Aim The aim of this study was to report a single-centre experience of flunarizine in childhood migraine with focus on safety and efficacy. METHOD We conducted a retrospective observational audit of 72 individuals (40 male, 32 female; mean age 13y; age range 1y 6mo-17y) at a tertiary paediatric neurology unit between 1998 and 2009. Children were included if they had a diagnosis of migraine and at least one follow-up assessment and a minimum of 3 months' treatment with flunarizine. RESULTS Of 102 individuals identified, 30 were excluded for the following reasons: no outcome data (n=13), non-migraineurs (n=9), missing records (n=4), or inadequate treatment duration (n=4). Of the final cohort (72 individuals), 44 hadmigraine without aura, 15 had migraine with aura or childhood migraine equivalents, eight had sporadic hemiplegic migraine, and five had familial hemiplegic migraine.

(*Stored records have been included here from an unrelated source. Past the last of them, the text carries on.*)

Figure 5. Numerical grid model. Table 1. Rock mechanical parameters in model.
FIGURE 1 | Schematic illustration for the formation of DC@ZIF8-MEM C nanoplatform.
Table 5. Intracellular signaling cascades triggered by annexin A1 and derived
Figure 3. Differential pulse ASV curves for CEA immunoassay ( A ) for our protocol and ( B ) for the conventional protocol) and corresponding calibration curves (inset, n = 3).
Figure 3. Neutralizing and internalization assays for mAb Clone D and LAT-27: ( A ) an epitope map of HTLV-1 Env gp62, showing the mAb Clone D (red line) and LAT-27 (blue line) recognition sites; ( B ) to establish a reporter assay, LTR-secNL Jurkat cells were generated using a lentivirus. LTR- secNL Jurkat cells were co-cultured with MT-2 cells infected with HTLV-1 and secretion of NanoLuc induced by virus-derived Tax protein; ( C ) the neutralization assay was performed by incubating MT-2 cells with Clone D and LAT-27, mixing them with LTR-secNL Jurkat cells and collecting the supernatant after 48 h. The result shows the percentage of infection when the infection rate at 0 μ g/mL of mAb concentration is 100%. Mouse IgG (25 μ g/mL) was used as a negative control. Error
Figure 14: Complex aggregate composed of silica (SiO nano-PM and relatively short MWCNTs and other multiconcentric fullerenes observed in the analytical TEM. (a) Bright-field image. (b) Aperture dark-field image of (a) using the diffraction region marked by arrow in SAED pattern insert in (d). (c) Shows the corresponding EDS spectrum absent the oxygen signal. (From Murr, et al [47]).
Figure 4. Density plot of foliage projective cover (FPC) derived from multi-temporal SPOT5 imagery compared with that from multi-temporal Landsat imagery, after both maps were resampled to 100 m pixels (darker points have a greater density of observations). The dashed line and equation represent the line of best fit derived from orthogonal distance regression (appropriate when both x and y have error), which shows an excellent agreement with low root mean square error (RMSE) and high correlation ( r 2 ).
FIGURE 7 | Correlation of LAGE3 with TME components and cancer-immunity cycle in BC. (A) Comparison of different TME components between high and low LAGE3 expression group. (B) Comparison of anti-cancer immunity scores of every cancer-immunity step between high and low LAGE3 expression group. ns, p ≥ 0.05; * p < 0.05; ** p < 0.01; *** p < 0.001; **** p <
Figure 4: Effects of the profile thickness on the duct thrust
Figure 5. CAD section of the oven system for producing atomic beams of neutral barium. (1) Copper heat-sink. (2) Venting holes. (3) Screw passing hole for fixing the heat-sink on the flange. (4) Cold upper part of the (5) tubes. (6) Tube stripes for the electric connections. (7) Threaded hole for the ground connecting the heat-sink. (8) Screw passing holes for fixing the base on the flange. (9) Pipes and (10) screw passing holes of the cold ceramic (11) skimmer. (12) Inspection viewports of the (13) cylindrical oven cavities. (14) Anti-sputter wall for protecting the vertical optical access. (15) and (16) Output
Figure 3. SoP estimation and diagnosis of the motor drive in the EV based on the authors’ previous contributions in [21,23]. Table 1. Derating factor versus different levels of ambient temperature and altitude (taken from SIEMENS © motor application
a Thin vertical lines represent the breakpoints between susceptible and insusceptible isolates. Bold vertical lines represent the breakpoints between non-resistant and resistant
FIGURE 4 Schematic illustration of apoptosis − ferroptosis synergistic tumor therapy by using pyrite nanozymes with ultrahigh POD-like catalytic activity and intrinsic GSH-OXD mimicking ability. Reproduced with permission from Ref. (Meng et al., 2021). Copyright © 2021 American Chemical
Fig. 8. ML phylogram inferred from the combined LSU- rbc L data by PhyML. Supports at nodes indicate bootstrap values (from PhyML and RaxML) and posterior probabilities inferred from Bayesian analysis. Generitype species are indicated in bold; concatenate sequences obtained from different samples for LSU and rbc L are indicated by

The median age was 13 years (1y 6mo-17y) and median duration of migraine was 48 months. Starting dose was 5 mg. Other doses used were 2.5 mg (three individuals), 7.5mg (one individual), and 10mg (six individuals). Treatment duration was 12 months. Successful prophylaxis, defined as at least a 50% reduction in attack frequency, was observed in 57% (41 / 72). Response rate was higher among those with hemiplegic migraines (85%) than in those who did not have hemiplegic migraines (51%). Side effects were noted in 15 (21%) individuals (depression, n=6; weight gain / increased appetite, n=5; tiredness / sedation, n=2; and worsening headache, n=2), and led to discontinuation of treatment in 13. INTERPRETATION In our cohort of children withmigraine, flunarizine appears to be more effective in the hemiplegicmigraine group. Adverse effects were seen in one-fifth of the individuals, leading to discontinuation in 18%.